All of these are dangerous and/or illegal, and they are never the correct way to dispose of any kind of paint.
Getting Rid of Oil Paints
More than likely you don’t have oil paint, but you can tell if you do by checking the container. If it mentions anything about oil, or “alkyd” or tells you that you’ll need turpentine or mineral spirits to clean it up, it’s more than likely an oil-based paint. Oil-based paints actually fall under the Hazardous Household Waste category, and there’s no method for disposing of this stuff safely at home. Doing so through the sink will be terrible for the pipes and city water supply, while doing so through the ground or trash will introduce awful, damaging chemicals to the environment. This is also one of those “could get you a fine” methods, so it’s always better to do it the right way than to risk it.
The only true method for disposing of oil paints is to take them to a facility that can process Hazardous Household Waste. Every town should have one of these, and to find it, either go online or call your local government. It should be fairly easy to locate a close place to dispose of oil paint, and they’ll make sure it gets processed properly without damage to the environment or humans.
Disposing of Latex Paint
Latex paint, while slightly less harmful than oil-based paint, is still not acceptable for simple dumping. You can use the method above and take the paint to a facility that can recycle it, or you can dry out all of the latex paint and throw it in the trash after removing it from the can.
To do this, you have a few options. If there’s less than a fourth of the paint left, you can actually just leave the can open to the sun in a safe place removed from pets and kids and let it dry out before scooping it into the trash. If there’s more than a quarter left, however, it won’t all dry. You’ll need to either purchase a cheap hardening agent at a store, or you can mix the paint with gravel, kitty litter or shredded paper or newspaper and let it dry before scooping. You can also simply paint it on to the paper or newspaper, if you don’t want to deal with the scooping.

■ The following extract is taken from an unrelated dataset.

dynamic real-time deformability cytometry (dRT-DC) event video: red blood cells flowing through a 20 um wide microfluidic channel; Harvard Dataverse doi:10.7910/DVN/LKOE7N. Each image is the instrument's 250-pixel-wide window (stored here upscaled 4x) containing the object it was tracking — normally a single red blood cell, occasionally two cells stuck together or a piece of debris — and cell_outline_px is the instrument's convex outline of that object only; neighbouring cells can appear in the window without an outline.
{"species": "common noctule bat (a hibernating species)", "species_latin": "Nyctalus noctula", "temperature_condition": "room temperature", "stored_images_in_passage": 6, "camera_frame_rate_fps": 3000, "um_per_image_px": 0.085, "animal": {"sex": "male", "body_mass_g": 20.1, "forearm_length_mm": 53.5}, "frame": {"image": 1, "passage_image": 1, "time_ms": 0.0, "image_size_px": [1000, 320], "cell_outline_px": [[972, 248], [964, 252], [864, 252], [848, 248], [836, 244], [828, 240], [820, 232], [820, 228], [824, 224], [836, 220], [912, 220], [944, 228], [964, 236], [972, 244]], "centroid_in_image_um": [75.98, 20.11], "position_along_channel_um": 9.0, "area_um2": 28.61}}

The Best Way to Get Rid of Paint, However…
…is to use it! Whether for retouching whatever was originally painted, adding a new coat or starting a new project that uses your old paint. Consider this before tossing it out, and remember, you might not think you need that old paint from your living room now, but if someone kicks a hole in the wall, you’ll sure wish you had it.
Another great idea is to ask around and see if anyone wants it. People love free stuff, and you never know who in your friends group or neighborhood might want just that shade for their project. Some local organizations like 4H also take paint on occasion, so ask around before tossing.
Paint is a wonderful, valuable thing, but the stuff in it that gives it its lovely properties can be dangerous to living things. Making sure you dispose of paint correctly is both smart and ethical, and it can even save you money. Pass this link on to anyone you know who is trying to get rid of paint, and together we can keep our families, homes and planet healthy a little longer.